The wait is over and I’m flying out tonight to Paris. From there, I’ll take a train out to Strasbourg where I’ll stay for a few days figuring out where I’m going to live. The long and short of my living situation is I’m not any closer to making a decision than when I found out I would be teaching in Sélestat. I went from definitely commuting, to maybe I should live in a small town, to relief/cold feet when the teacher at my school told me I could live in an apartment on campus of another high school, to scouring French housing websites several times a day to find myself some roommates, or colocs. Here I am the day I am about to leave perhaps even more muddled in my opinion than when I began.
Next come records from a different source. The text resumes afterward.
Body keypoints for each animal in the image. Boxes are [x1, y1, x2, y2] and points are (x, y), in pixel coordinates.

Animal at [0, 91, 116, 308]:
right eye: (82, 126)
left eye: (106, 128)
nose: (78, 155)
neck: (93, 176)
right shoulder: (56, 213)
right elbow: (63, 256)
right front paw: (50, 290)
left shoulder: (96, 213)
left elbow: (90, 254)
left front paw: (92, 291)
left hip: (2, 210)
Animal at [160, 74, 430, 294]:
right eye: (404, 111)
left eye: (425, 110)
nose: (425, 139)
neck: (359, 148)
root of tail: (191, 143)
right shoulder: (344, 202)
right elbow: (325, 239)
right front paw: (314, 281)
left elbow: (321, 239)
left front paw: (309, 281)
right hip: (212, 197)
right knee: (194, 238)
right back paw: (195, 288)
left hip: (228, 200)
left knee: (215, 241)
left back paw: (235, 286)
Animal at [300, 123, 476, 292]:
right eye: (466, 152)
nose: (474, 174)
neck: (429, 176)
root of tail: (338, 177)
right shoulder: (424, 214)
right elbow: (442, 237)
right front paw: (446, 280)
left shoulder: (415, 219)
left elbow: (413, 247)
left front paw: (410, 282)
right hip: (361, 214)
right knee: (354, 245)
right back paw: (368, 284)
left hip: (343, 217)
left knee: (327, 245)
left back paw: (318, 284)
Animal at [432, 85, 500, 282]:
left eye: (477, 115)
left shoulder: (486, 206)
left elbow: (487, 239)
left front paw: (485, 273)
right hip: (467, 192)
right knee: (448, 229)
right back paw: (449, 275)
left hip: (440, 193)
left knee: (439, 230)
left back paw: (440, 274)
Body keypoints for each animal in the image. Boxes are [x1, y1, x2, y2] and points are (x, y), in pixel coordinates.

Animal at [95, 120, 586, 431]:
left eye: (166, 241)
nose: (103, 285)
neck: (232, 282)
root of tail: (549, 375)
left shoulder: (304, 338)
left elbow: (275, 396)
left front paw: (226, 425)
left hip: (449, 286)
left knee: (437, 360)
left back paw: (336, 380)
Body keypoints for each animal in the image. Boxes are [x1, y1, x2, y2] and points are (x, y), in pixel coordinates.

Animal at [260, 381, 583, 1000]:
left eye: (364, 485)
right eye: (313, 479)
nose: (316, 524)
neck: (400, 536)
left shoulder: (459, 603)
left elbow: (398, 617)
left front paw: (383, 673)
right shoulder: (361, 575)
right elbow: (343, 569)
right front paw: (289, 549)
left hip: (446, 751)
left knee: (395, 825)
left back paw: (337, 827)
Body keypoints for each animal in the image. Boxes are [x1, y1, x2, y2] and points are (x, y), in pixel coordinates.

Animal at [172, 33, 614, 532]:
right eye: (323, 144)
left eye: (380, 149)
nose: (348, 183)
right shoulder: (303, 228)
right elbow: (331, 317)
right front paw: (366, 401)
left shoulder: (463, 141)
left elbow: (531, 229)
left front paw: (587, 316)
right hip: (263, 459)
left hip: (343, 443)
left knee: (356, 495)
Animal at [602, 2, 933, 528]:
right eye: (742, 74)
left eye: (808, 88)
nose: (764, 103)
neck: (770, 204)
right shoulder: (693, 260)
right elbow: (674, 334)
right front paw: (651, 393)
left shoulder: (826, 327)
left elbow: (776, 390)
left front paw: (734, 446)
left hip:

Now that I’m on my third big trip away from home, I think it’s safe to say that I’ve established a routine. I can’t go without feeling intense anxiety right before leaving. It’s exactly how I feel when I’m at an amusement park and faced with roller coasters. I run my mouth and try to cajole my friends who don’t want to ride it to change their minds. As the line dwindles down and we’re the next group to be let on, I think “Oh shit, why did I sign myself up for this?” Despite all the good times I’ve had in another country (and on roller coasters) before, I can’t help but quiver a little bit.